(Records from a data source)
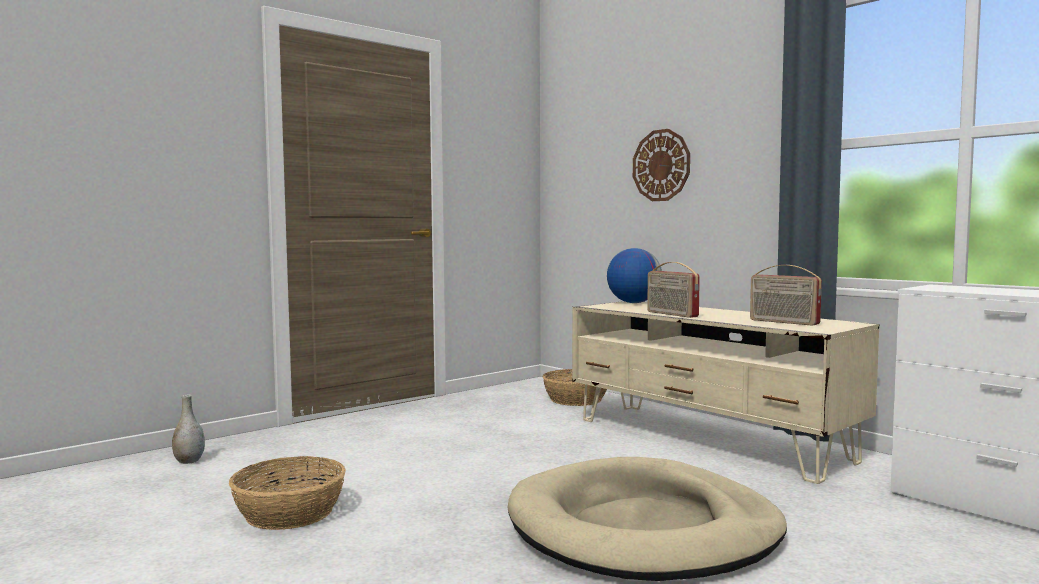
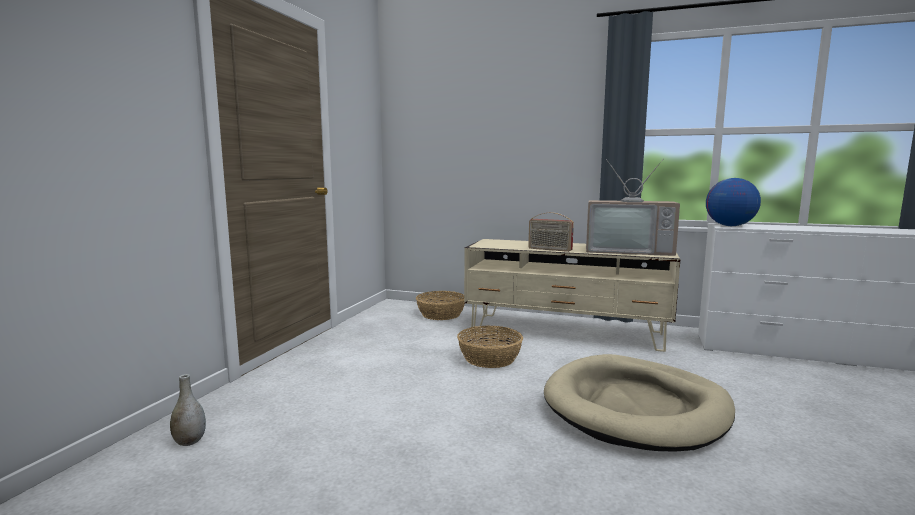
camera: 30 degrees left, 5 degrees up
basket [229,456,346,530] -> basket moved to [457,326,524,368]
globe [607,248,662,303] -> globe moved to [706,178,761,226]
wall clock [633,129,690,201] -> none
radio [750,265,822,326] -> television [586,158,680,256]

(What is expected):
Print every entry above again without changing a word, and omit the pictures.

(Output below):
camera: 30 degrees left, 5 degrees up
basket [229,456,346,530] -> basket moved to [457,326,524,368]
globe [607,248,662,303] -> globe moved to [706,178,761,226]
wall clock [633,129,690,201] -> none
radio [750,265,822,326] -> television [586,158,680,256]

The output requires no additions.